* _Exercise instructions_: Copy the material below verbatim, from its first line through the line that contains "list Crear una", with both ends included.

* _Material provided_:
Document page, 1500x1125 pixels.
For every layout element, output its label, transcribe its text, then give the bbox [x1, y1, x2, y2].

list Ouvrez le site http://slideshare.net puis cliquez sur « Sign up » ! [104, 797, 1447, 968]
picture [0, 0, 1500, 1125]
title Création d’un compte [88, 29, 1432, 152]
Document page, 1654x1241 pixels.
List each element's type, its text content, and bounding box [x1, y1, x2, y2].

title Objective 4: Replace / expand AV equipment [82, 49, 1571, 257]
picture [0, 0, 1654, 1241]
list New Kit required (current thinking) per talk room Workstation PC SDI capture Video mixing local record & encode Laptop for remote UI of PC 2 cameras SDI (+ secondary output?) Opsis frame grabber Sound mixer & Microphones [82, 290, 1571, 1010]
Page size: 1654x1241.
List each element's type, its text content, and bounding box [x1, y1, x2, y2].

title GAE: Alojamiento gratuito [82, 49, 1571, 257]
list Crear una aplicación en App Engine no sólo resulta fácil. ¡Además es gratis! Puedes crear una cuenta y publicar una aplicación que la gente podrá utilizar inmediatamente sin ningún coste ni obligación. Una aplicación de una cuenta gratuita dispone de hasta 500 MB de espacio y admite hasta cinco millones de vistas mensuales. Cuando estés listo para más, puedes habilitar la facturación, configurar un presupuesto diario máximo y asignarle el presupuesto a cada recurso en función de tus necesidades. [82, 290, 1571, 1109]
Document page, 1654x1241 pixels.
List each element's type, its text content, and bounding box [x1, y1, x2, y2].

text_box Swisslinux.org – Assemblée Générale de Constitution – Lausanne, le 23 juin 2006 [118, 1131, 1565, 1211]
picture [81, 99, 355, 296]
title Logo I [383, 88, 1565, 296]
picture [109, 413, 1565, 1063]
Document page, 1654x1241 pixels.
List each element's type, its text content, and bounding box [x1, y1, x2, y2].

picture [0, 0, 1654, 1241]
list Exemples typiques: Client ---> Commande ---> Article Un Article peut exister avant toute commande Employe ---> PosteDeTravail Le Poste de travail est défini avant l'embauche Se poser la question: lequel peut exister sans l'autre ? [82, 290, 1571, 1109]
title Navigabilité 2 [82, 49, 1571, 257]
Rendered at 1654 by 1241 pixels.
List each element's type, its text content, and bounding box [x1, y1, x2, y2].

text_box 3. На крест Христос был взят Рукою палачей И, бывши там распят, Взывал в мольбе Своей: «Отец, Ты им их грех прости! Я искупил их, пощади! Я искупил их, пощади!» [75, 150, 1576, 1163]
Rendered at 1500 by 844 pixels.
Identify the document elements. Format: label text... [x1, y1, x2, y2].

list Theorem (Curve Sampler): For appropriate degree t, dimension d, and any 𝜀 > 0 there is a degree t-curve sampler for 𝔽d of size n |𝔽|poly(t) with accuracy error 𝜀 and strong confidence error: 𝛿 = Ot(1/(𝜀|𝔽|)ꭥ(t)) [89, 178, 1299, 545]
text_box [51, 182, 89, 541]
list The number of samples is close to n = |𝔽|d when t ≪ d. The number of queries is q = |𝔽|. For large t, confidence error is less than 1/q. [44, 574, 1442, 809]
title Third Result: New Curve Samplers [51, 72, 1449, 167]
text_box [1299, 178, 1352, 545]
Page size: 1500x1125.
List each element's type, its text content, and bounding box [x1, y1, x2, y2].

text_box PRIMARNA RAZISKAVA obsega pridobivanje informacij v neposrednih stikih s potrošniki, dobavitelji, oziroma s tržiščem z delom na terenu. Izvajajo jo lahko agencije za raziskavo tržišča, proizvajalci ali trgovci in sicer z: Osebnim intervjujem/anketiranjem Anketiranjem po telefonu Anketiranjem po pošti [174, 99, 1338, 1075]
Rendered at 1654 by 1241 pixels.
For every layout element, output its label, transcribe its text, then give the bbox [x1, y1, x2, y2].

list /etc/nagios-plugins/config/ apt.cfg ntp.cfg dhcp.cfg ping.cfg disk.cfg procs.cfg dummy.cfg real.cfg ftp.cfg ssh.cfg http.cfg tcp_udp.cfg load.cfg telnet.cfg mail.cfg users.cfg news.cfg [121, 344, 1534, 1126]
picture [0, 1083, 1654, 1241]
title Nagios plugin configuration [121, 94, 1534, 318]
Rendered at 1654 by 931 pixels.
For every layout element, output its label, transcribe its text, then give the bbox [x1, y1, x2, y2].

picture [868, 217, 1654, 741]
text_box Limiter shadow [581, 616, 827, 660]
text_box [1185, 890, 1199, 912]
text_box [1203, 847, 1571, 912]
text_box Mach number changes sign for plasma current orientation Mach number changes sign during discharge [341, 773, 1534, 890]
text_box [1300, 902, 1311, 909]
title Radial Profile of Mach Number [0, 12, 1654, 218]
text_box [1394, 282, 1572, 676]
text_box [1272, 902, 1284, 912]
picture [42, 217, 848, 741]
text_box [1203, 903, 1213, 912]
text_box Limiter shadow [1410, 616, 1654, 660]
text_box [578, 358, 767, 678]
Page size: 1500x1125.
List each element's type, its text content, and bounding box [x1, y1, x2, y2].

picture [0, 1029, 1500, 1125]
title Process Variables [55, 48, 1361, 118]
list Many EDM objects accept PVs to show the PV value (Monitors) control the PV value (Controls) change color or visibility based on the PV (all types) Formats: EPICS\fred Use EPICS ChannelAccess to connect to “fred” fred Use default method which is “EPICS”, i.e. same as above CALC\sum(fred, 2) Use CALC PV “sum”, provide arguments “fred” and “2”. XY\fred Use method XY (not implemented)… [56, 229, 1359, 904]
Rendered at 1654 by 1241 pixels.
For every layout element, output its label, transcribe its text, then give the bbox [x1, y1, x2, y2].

* _Response to this exercise_:
Document page, 1500x1125 pixels.
For every layout element, output its label, transcribe its text, then give the bbox [x1, y1, x2, y2].

list Ouvrez le site http://slideshare.net puis cliquez sur « Sign up » ! [104, 797, 1447, 968]
picture [0, 0, 1500, 1125]
title Création d’un compte [88, 29, 1432, 152]
Document page, 1654x1241 pixels.
List each element's type, its text content, and bounding box [x1, y1, x2, y2].

title Objective 4: Replace / expand AV equipment [82, 49, 1571, 257]
picture [0, 0, 1654, 1241]
list New Kit required (current thinking) per talk room Workstation PC SDI capture Video mixing local record & encode Laptop for remote UI of PC 2 cameras SDI (+ secondary output?) Opsis frame grabber Sound mixer & Microphones [82, 290, 1571, 1010]
Page size: 1654x1241.
List each element's type, its text content, and bounding box [x1, y1, x2, y2].

title GAE: Alojamiento gratuito [82, 49, 1571, 257]
list Crear una aplicación en App Engine no sólo resulta fácil. ¡Además es gratis! Puedes crear una cuenta y publicar una aplicación que la gente podrá utilizar inmediatamente sin ningún coste ni obligación. Una aplicación de una cuenta gratuita dispone de hasta 500 MB de espacio y admite hasta cinco millones de vistas mensuales. Cuando estés listo para más, puedes habilitar la facturación, configurar un presupuesto diario máximo y asignarle el presupuesto a cada recurso en función de tus necesidades. [82, 290, 1571, 1109]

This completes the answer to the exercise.